Il prossimo 27 gennaio, in occasione della giornata della Memoria, sua Eccellenza il Prefetto di Agrigento Filippo Romano consegnerà una medaglia d’onore (L. 296/2006) al signor Calogero Cinquemani internato nel campo di concentramento di Bischofshofen dal 10/09/1943 al 07/05/1945. La cerimonia si terrà alle ore 10.00 presso l’Istituto Comprensivo “Falcone – Borsellino” di Favara. A ritirare il prestigioso riconoscimento sarà il figlio Pasquale, colui che ha presentato l’istanza.
Dopo aver letto la scheda della prefettura, ho constatato che nel mio archivio personale, dove custodisco circa 50 nominativi di compaesani che sono stati prigionieri di guerra un po’ in tutti i continenti, dall’Europa all’Africa, dall’Oceania all’America, non figurava il nome di Calogero Cinquemani.
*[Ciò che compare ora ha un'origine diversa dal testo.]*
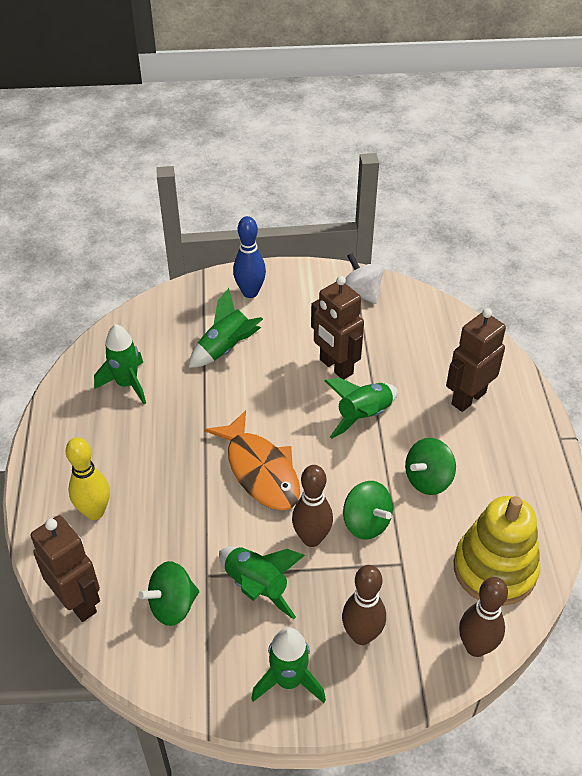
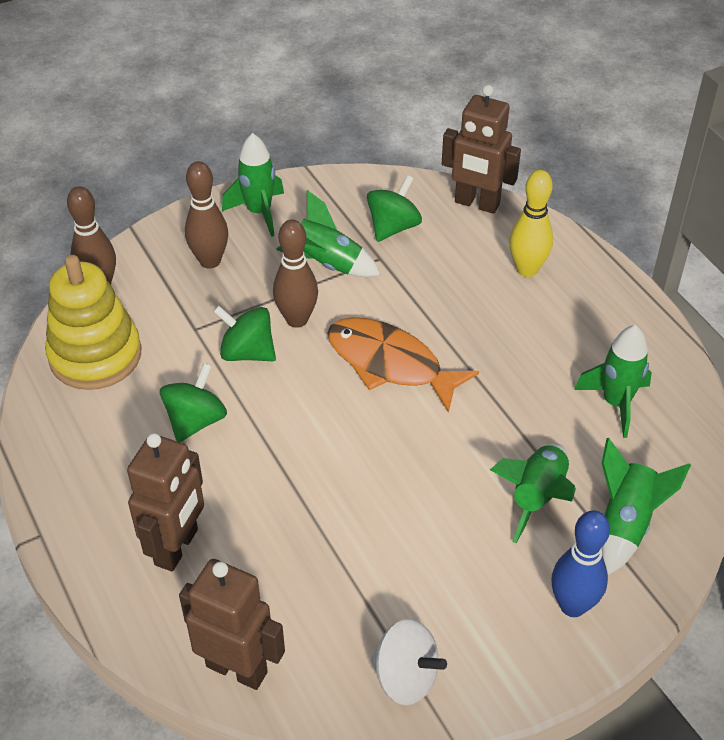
camera: 155 degrees right, 0 degrees up
brown robot [311,276,364,379] -> brown robot moved to [179,559,285,690]
green rocket [325,378,398,439] -> green rocket moved to [601,438,691,575]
Secondo le fonti di cui sono in possesso, questo nominativo non risulta in alcun registro e oggi siamo a conoscenza della sua storia grazie al figlio Pasquale che ha conservato i documenti, li ha fatti tradurre e si è impegnato affinché la storia di suo padre venisse riconosciuta ufficialmente dallo Stato. Conosco la famiglia Cinquemani praticamente da sempre ed è stato semplice rintracciarlo e convincerlo a rilasciarmi un’intervista alla presenza del segretario della locale sezione ANPI Carmelo Castronovo.
Calogero Cinquemani è nato a Sciacca il 10/01/1917 da genitori favaresi in quanto il padre lavorava nella costruzione dell’asse ferroviario Agrigento – Castelvetrano e preferiva stabilirsi, insieme alla sua famiglia, nelle immediate vicinanze del posto di lavoro.
Il regime fascista lo chiamò alle armi per ben due volte: dal 31/03/1937 al 16/06/1939 nel 7` Reggimento Genio come autiere e nella seconda guerra mondiale dal 09/03/1940 al 10/09/1943, data in cui venne catturato e internato in territorio tedesco.
Infatti, con l’armistizio di Cassibile dell’8 settembre 1943, l’Italia si arrende incondizionatamente alle forze Alleate e si disimpegna a continuare la guerra al fianco dei nazisti. La reazione del Führer fu durissima tanto che migliaia di militari italiani vennero catturati e internati nei campi di concentramento, altri, come la divisione Aqui a Cefalonia, vennero trucidati. In quei giorni frenetici, il signor Cinquemani si trovava a Udine e venne catturato, insieme ad altri commilitoni, e trasferito nel campo di concentramento di Bischofshofen in Austria. In un primo momento venne considerato prigioniero di guerra e, solo successivamente, come internato militare. Nella prima condizione, come spesso raccontava al figlio Pasquale, vissero momenti veramente drammatici a causa della mancanza di cibo. Non a caso si arrangiò a sostentarsi con bucce di patate, da cui ricavava anche il macco, e pane raffermo ammorbidito con acqua. Con il riconoscimento dello status di internato militare le sue condizioni migliorarono: infatti, venne impiegato come calzolaio in cambio di una più o meno regolare distribuzione di cibo. In prossimità della capitolazione della Germania, i nazisti aprirono le porte di diversi campi di concentramento e i prigionieri furono liberi di ritornare nelle loro case. Calogero, insieme ad un gruppetto di ex prigionieri meridionali, decisero di recarsi a piedi e con mezzi di fortuna nel distretto militare più vicino, ovvero quello di Udine, per testimoniare e documentare la loro terribile esperienza e per rassicurare i familiari in ansia.
Nei pressi del capoluogo di provincia friulano, furono intercettati dai partigiani locali indispettiti da questo piccolo gruppo di giovani che si riparava dalla fitta pioggia sotto un ponte. Alcuni suggerirono di fucilarli sul posto ma, quando compresero che quei ragazzi erano stati prigionieri in Germania, li lasciarono passare. Ritornato a Favara, Calogero continuò l’attività di calzolaio e, specie ai più piccoli e agli amici, raccontava la sua terribile esperienza di prigioniero condannando fermamente la guerra e le sue brutali atrocità.
Calogero morì a Favara il 14/08/2006.
La sua storia, insieme a quella dell’amico Lillo Vaccaro, di Antonio Galiano e tanti altri, dimostra che l’impegno per la pace passa anche tramite il dialogo tra le generazioni e dalla conoscenza della storia.